PROVIDED TEXT »
Priority Development Concerns

Men and women are asked in each of the research sites to identify the main institutions in their community, the importance of these institutions to them, and whether they perceive these institutions as belonging to the community. They are then asked to identify the institutions they would like to see in the community. This exercise is done to gain a better understanding of how people view their community, identify their priority problems, and ascertain the overall priority attached to health concerns.

In each LGA access to and storage of potable water is identified as the primary concern followed by the need to raise agricultural production and improve access to markets. This relates closely to the belief that poverty has increased, making it is necessary to improve agricultural yields and increase access to credit and markets. While the lack of adequate health care services and drugs is a concern in the LGAs, they are secondary to broader poverty-related concerns.

Policy makers and public sector health service providers are also interviewed on the priority concerns of individuals in their LGA. The sizable overlap between the matrix ranking of policy makers and that of community groups shows that political authorities are aware of the issues that concern their constituents. Officials caution nonetheless that without financial resources they are unable to address many of their communities' needs.
Box 1
How to Read Institutional Maps

The circles and boxes in the map represent the
relative importance and accessibility of institutions
to the group. The large circle represents the
community, and the smaller circles signify key
institutions. The importance of an institution is
depicted by its size--the larger the box or circle,
the more important the institution. Institutions
that are placed outside of the larger circle represents
the perception that they do not "belong" to
the community; and, in the case of the idealized
maps, these are institutions that should be located
outside of the community.

A focus group of women in Zamko community,
Langtang drew the two maps below, and explain
them as follows:

Water. This is a basic necessity but the sources are
too distant.

Hospital. The hospital is built but not equipped; it
should be on the outskirts of the community so
that people could not catch infectious diseases.
Existing private facilities do not belong to the
community, as they could close at any time.

Market. It must be easily accessible, grinding
machines in the market must be close to its center
for ease of access.

School. More government schools would be
cheaper than private education.

Bank. It would provide loans for market women,
protect money against theft, and allow them to

Church. It is located outside the community and
controlled by missionaries.

EXERCISE DETAILS »
What comes next in the text on priority development concerns? Write the passage that follows its final sentence. The lines that follow come from a separate source and are unrelated to the text on priority development concerns.

GIVEN ENTRIES »
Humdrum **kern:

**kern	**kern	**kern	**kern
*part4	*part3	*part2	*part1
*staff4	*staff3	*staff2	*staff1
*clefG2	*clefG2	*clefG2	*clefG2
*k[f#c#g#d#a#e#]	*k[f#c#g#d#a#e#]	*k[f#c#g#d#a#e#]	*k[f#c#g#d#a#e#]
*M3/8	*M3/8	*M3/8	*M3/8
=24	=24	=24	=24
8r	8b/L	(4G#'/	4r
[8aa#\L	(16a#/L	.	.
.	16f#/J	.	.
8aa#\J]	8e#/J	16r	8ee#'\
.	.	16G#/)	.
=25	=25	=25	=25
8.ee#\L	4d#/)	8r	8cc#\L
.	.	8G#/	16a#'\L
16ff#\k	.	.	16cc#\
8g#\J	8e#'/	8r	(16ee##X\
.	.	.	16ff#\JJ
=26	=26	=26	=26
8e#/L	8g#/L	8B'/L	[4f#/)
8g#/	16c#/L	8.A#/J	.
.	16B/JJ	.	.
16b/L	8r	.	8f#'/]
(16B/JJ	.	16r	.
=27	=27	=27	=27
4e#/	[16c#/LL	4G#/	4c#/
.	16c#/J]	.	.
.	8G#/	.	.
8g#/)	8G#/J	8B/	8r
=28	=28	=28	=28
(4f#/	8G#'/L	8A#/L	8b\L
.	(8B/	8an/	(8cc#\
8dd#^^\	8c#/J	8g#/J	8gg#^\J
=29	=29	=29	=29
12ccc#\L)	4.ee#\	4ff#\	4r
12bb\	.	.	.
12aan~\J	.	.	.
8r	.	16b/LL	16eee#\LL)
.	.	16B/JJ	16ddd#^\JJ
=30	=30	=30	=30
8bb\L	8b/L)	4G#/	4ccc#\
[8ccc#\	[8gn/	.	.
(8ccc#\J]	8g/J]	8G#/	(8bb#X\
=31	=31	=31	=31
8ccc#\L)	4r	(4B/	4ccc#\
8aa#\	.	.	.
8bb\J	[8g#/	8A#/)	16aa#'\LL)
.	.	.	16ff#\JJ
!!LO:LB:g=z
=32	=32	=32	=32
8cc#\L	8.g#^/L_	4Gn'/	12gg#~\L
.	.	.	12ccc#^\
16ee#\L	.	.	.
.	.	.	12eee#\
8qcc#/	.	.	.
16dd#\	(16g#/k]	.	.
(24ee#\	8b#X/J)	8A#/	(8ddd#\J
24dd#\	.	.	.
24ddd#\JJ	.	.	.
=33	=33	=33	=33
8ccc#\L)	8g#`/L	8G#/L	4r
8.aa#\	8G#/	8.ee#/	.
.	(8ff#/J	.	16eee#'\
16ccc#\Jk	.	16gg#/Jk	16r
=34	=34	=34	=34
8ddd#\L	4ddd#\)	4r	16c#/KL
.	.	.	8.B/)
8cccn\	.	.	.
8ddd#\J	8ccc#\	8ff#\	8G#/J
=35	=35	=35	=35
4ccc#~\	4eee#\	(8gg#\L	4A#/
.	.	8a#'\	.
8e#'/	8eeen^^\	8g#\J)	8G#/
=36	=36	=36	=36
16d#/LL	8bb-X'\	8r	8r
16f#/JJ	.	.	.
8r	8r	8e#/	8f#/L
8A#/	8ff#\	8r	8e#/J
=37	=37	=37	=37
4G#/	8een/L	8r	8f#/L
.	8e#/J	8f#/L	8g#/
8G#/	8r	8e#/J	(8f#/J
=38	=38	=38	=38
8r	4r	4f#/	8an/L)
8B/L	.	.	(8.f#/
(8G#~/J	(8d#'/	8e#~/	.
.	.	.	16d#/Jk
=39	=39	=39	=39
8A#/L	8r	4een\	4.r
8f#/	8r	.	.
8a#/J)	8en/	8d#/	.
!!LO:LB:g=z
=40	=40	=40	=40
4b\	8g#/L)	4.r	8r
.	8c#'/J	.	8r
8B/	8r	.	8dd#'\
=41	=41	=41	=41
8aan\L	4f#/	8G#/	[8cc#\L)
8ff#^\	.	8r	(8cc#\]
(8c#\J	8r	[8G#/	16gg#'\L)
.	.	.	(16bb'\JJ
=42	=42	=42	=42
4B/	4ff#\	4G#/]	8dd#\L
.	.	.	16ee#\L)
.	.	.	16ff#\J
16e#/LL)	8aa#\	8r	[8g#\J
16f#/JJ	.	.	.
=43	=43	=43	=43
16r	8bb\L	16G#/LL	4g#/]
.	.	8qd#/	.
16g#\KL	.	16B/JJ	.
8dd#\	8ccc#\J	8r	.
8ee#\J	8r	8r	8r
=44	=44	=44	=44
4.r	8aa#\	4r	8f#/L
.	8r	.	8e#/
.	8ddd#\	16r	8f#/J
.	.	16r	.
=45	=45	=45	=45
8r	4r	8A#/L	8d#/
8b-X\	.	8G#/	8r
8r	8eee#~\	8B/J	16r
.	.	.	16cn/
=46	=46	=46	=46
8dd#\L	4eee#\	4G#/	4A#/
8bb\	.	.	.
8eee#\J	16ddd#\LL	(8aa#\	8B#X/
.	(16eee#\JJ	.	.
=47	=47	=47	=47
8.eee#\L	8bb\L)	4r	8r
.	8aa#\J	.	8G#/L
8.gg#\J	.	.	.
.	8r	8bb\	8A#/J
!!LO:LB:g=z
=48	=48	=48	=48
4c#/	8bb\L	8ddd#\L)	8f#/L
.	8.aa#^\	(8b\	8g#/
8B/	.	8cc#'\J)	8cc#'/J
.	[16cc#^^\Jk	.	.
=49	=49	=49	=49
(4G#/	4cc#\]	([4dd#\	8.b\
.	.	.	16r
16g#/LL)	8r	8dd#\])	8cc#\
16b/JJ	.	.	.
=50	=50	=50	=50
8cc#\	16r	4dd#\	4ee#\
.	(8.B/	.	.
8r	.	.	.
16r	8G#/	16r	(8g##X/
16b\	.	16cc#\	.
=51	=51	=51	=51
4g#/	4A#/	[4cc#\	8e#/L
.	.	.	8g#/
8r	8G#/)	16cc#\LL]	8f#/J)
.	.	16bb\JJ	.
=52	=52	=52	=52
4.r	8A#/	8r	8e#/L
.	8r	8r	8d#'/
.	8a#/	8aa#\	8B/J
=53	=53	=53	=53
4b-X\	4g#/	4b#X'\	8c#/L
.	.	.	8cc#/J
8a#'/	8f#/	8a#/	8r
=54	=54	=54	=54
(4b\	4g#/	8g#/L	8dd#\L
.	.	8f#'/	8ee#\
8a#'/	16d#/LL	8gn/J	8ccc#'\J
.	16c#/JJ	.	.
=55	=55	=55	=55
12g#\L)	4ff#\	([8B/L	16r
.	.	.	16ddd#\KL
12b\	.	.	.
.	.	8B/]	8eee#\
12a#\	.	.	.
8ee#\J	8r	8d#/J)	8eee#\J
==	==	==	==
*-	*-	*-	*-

WRITTEN RESPONSE »
Priority Health Concerns

To ascertain communities' perceived health needs, respondents are also asked to list and rank their main health concerns. STDs and AIDS do not feature significantly in any of the rankings, with the exception of one group of women in Langtang Town (see Table 4). They rank AIDS as their fourth health priority; and they also rank gonorrhea as a problem. In general, women perceive childhood diseases as priorities, and they rank them higher than men do. Among women, the main health concerns are measles, dysentery/diarrhea, and hypertension; men's main health concerns are meningitis, typhoid, and hernia. Malaria is mentioned more by men than by women.

Doctors and nurses identify similar health priorities with some notable exceptions. In each LGA, for example, doctors at private and public hospitals indicate complications arising from abortion as a priority health problem, particularly among girls under age 20. Relatedly, one of the health concerns secondary school girls express is the fear of pregnancy and having abortions.

With respect to two high risk populations, CSWs rank their reproductive health top among their health concerns, and LDTDs give priority to piles, headaches, and backache.

Community Organizations

Two types of community-based organizations have evolved in the LGAs: groups established at governmental request, such as the Health and Village Development Committees, and organizations formed around local women's, civic or religious concerns. In most of the communities studied government-sponsored organizations have either not met in a long time or were never established. In the cases of groups that once functioned, such as the Village Development Committees, the lack of sustained support is cited as a reason for their failure. According to a group of women in Laranto, Jos North: The problem with the committees is that after meetings are held with us once or twice the organizers of such meetings don't come again and most of the time they don't supply the women with enough materials to develop their skills, for example in soap making, mat making. As a result, we feel it is a waste of time and everyone has to disperse.

The exception to this pattern is the government-sponsored groups which conduct fortnightly sanitation activities. In some areas participation in sanitation days is the only health activity that involves the entire community. However, government officials generally perceive community participation to be limited to contributions of local labor. According to one LGA official, "Community participation means acceptance of our education to them and taking part which makes our work very easy."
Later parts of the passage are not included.